What is the practical benefit of these findings for parents, teachers and policy makers? When our children’s sense of worth and value comes primarily from the “outside” they tend to have more problems with illness, body complaints, social problems, anxiety and depression. This makes them highly vulnerable to the negative impacts of bullying and other victimizations. Healthy development and living requires some internal control of one’s worth and value which fortifies and inoculates against external threats.

A recent study conducted at the University of Oxford evaluated 30 studies that examined relationships between parenting, antisocial behavior and CU traits. Callous-unemotional traits are characteristics like deceitfulness, having very little emotional connectedness, being manipulative and having very little guilt or remorse. These traits are strongly associated with antisocial behavior. Across all studies parenting styles predicted CU traits and CU traits of children predicted parenting styles.

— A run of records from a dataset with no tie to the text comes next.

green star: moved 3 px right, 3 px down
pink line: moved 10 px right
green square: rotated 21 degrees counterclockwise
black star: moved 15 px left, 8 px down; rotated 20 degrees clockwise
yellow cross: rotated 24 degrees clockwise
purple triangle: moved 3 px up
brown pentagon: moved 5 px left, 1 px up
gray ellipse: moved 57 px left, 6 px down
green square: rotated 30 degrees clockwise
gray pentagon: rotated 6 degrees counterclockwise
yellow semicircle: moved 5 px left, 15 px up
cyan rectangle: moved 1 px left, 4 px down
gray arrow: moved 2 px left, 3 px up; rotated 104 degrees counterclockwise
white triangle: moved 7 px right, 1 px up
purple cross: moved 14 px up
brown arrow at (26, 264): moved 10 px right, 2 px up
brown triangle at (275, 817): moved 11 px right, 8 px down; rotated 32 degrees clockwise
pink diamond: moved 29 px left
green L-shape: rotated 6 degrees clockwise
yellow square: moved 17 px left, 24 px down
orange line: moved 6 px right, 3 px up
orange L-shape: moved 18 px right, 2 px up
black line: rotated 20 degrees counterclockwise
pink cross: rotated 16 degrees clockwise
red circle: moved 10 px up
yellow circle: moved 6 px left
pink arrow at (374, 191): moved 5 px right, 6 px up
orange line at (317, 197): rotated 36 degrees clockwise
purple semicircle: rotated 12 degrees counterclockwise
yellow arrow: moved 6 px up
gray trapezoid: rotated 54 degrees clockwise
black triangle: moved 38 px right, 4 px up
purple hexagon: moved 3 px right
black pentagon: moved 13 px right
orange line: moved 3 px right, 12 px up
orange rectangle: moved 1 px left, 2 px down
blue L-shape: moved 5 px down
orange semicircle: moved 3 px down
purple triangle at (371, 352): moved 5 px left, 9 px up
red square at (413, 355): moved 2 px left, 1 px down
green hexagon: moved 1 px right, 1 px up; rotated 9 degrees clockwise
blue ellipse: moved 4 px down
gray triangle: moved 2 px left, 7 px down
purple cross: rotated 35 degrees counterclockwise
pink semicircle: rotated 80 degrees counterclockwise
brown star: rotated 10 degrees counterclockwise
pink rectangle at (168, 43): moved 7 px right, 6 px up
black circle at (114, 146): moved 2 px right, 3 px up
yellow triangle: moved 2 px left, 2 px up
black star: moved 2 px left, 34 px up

For example, high CU traits were predicted by harsh parenting, inconsistent discipline, corporal punishment and poor parent-child communication. On the other hand, when parents had a style of warmth and used ample positive reinforcement…child CU traits were low. Also, when children had higher CU traits there was a decrease in parental involvement and increased corporal punishment, which led to the development of antisocial behavior. The studies that examined treatment outcomes suggest that CU traits decreased with treatment. Hmmm…I think we get the connection.

Here’s the “take-away” parents: First, claim your power as the one who teaches your child how to develop an internal reference for self-worth…this empowers them and makes them less vulnerable to the negative impacts of victimization and increases their well-being. Second, be warm and nurturing with your children. Remain available and involved. Use ample positive reinforcement of healthy behaviors. And if your child has high CU, by all means, seek treatment.